Out of thirty-four patients, 13 (38.2%) were severe according to POP scale. More severity of poisoning according to POP scale, patient required ventilator support and prolong hospital stay. Total dose of atropine and PAM requirement also increased. Total 13 patients required ventilator support, out of them six had monocrotophos poisoning and three had chlorpyrifos poisoning requiring ventilator support.

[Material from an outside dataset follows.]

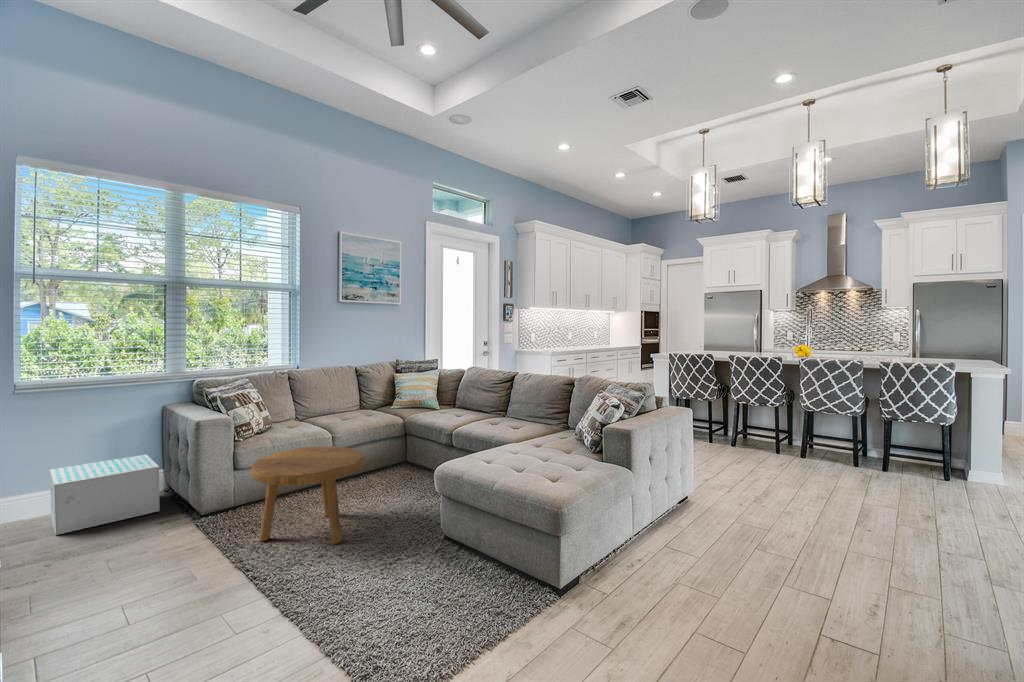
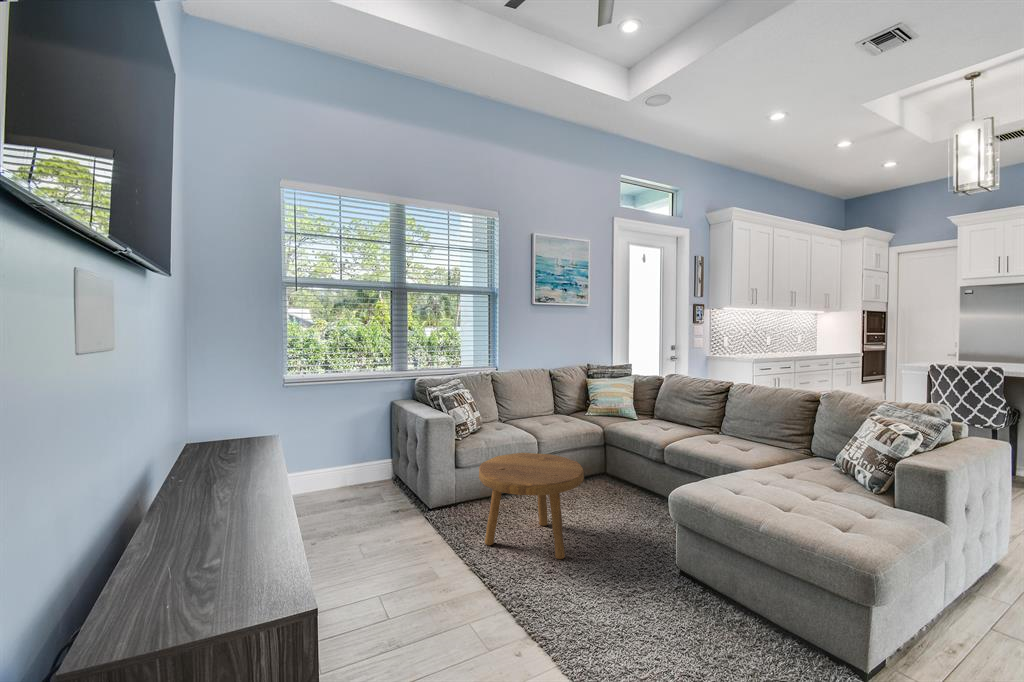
storage box: present [50,455,160,535] -> none [311,446,392,513]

Plasma cholinesterase inhibition is correlating well with clinical severity in case of OP poisoning. Our findings reduction of plasma cholinesterase on day of admission and severity of OP poisoning are consistent with Wadia et al. who showed good correlation between plasma cholinesterase level and severity of poisoning. Plasma cholinesterase showed a trend of increase in activity with treatment of atropine and pralidoxime during the course of hospital stay.4
This study showed that as the POP scale increases serum CPK levels increase; meanwhile plasma cholinesterase levels decrease. These findings were statistically highly significant (p <0.001). There was a high degree of correlation between the initial serum CPK level and the severity of acute OP poisoning; i.e. positive correlation with (POP scale and total dose of atropine "mg" and obidoxime "g") and the negative correlation with (Plasma cholinesterase). These correlations were found to be statistically highly significant (P < 0.001).
Study conducted by Bhattacharya et al. who confirmed the presence of a high degree of correlation between initial CPK value and POP scale, serum EChE levels, arterial pH values and total dose of atropine in acute OP poisoning. Muscle fiber necrosis and consequently raised CPK levels occur in severely acute OP poisoned patients. So, cheaper, easily quantifiable and more available biochemical markers in relation to OP poisoning like serum CPK can be used in predicting as well as assessing the prognosis of patients with OP poisoning.6
Three types of muscle injuries (paralysis) are noticed in OP poisoning. Type I is due to continued depolarization at neuro-muscular junction, type II due to intermediate syndrome and type III due to delayed polyneuropathy.4 In this study, the elevated serum CPK levels were confirmed during the acute stage of toxicity i.e. all cases presented within 24 hours of exposure to OP compounds and before the development of the intermediate syndrome. Intermediate syndrome occurs in between the periods of acute and delayed OP toxicity. Intermediate syndrome occurs in patients 24–96 hours after acute OP poisoning. Raised CPK levels occur due to rhabdomyolysis in ― intermediate syndrome.12
Study conducted by Sahjian and Frakes stated that if there is ongoing injury to the muscle due to development of complications, the CPK level continues to be elevated, since half-life of CPK is about 1.5 days; it normalizes within 5–6 days of a single insult to the muscle.13 Study conducted by Perreault et al. confirmed that when a skeletal muscle is injured, CPK leaks into the blood and urine. Serum CPK level remains the best biomarker for detecting and monitoring skeletal muscle damage and diseases.14 Some studies confirmed that elevation of serum CPK levels in acute OP poisoning, especially if the patient is severely poisoned, presumably due to muscle fiber necrosis. However, the main disadvantage of serum CPK as a biomarker for acute OP poisoning, its non-specificity. So exclusion of other conditions and diseases that may cause its elevation in patients with acute OP poisoning is mandatory.